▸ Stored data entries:
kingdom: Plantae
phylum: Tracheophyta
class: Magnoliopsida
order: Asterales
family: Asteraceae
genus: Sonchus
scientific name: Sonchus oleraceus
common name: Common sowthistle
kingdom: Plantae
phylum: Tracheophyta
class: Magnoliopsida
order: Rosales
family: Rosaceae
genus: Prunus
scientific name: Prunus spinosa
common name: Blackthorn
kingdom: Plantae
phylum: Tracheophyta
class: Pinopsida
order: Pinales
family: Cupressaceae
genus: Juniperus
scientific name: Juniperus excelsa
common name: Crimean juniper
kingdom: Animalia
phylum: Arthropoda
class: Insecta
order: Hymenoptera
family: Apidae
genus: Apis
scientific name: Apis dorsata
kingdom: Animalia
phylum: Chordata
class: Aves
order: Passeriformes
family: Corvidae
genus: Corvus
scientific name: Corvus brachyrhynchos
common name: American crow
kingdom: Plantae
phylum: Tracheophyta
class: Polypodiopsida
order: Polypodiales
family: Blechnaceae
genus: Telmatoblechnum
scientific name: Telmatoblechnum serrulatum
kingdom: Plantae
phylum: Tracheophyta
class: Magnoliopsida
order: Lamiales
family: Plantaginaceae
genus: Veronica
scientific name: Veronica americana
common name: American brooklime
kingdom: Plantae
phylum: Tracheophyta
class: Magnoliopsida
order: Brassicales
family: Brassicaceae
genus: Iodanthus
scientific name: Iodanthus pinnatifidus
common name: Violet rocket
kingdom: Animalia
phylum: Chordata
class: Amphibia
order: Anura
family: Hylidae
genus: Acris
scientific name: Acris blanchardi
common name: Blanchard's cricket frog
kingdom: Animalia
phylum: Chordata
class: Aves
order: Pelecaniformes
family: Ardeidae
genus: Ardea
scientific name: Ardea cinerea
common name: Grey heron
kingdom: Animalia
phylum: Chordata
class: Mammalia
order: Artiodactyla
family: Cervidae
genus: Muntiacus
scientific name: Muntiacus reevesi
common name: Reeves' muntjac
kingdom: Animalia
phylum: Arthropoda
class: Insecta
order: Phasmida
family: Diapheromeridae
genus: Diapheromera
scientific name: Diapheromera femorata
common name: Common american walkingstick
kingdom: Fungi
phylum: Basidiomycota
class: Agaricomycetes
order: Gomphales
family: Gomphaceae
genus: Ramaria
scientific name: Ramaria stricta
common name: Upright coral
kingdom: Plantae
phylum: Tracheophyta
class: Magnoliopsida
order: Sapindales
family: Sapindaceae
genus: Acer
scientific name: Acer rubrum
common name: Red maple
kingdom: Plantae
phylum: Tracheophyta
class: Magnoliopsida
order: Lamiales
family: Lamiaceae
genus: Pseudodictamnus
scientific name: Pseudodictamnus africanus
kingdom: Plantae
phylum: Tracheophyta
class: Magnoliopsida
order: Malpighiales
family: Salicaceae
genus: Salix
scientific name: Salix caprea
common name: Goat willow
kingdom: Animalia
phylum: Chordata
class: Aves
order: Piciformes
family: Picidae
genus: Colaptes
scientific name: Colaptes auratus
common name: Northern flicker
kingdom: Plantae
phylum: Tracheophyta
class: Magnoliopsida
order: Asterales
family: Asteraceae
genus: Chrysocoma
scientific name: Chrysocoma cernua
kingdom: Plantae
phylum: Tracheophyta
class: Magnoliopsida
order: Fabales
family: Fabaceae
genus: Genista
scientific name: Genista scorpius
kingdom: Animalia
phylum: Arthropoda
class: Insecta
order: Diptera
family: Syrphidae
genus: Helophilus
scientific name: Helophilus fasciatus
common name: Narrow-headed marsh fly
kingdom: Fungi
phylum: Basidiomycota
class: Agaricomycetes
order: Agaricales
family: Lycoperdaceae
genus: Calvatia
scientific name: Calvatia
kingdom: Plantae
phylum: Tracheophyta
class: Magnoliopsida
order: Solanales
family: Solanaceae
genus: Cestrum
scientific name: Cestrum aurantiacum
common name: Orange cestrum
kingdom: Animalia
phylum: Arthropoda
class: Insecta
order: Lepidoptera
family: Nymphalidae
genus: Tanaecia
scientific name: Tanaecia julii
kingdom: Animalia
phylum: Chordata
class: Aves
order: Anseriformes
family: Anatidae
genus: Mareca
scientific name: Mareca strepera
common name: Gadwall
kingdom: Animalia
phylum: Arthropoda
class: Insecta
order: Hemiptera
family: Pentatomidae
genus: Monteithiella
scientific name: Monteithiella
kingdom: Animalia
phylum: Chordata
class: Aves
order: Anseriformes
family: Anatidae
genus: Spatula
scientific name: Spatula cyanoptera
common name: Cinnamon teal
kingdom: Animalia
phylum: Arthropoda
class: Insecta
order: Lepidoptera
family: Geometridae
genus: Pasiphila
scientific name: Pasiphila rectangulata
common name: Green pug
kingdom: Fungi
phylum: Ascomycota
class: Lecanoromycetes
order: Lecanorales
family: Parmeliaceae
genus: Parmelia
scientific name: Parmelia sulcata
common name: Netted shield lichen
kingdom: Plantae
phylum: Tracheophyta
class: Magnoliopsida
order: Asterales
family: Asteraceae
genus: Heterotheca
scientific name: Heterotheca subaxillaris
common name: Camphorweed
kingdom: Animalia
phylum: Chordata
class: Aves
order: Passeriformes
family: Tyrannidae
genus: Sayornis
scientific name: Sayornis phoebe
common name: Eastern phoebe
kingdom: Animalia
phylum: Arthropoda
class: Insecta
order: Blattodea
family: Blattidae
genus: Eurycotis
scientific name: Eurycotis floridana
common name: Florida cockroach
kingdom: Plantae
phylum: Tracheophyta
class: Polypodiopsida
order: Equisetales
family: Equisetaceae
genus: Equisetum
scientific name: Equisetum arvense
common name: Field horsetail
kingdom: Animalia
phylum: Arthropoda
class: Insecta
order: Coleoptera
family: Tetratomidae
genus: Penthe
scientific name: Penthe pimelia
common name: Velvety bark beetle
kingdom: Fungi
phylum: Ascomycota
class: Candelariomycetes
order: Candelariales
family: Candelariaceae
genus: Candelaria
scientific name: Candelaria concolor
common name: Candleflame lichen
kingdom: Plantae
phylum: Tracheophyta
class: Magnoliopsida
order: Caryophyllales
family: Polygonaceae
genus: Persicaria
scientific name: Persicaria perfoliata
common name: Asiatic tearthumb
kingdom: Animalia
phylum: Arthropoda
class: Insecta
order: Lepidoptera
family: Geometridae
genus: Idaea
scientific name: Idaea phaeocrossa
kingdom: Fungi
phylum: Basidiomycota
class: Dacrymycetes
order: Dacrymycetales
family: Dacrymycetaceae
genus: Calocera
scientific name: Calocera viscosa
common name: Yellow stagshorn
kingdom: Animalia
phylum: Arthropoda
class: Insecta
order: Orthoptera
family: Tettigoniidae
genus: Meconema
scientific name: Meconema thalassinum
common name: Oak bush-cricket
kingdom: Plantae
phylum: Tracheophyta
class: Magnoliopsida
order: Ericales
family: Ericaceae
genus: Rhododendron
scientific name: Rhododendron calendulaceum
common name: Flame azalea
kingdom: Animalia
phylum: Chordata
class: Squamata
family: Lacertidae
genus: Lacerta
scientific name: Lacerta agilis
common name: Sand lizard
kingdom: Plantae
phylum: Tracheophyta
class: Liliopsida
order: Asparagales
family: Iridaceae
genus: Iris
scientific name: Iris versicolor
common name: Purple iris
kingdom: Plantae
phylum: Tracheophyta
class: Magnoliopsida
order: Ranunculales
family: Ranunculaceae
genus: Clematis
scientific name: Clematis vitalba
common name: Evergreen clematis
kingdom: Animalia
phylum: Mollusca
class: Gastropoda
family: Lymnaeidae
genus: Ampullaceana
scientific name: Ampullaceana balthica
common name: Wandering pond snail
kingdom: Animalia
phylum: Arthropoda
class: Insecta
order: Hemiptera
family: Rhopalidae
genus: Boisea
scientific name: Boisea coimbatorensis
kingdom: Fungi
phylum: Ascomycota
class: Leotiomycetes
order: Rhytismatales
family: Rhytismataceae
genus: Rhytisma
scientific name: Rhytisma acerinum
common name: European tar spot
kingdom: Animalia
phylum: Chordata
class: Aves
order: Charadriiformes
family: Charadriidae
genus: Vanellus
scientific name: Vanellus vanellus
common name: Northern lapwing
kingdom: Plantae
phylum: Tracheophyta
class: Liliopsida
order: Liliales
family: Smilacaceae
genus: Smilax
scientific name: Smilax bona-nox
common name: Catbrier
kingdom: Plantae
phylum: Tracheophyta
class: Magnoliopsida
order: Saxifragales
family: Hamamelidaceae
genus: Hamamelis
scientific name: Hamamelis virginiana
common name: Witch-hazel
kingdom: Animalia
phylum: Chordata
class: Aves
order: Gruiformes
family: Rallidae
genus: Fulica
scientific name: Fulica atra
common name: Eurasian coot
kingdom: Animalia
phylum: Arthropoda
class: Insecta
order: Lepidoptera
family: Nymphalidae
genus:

▸ Written instruction:
Reproduce the part of the material that starts with the line containing "scientific name: Hamamelis virginiana" and runs through the end of the material, both ends included.

▸ Finished exercise:
scientific name: Hamamelis virginiana
common name: Witch-hazel
kingdom: Animalia
phylum: Chordata
class: Aves
order: Gruiformes
family: Rallidae
genus: Fulica
scientific name: Fulica atra
common name: Eurasian coot
kingdom: Animalia
phylum: Arthropoda
class: Insecta
order: Lepidoptera
family: Nymphalidae
genus:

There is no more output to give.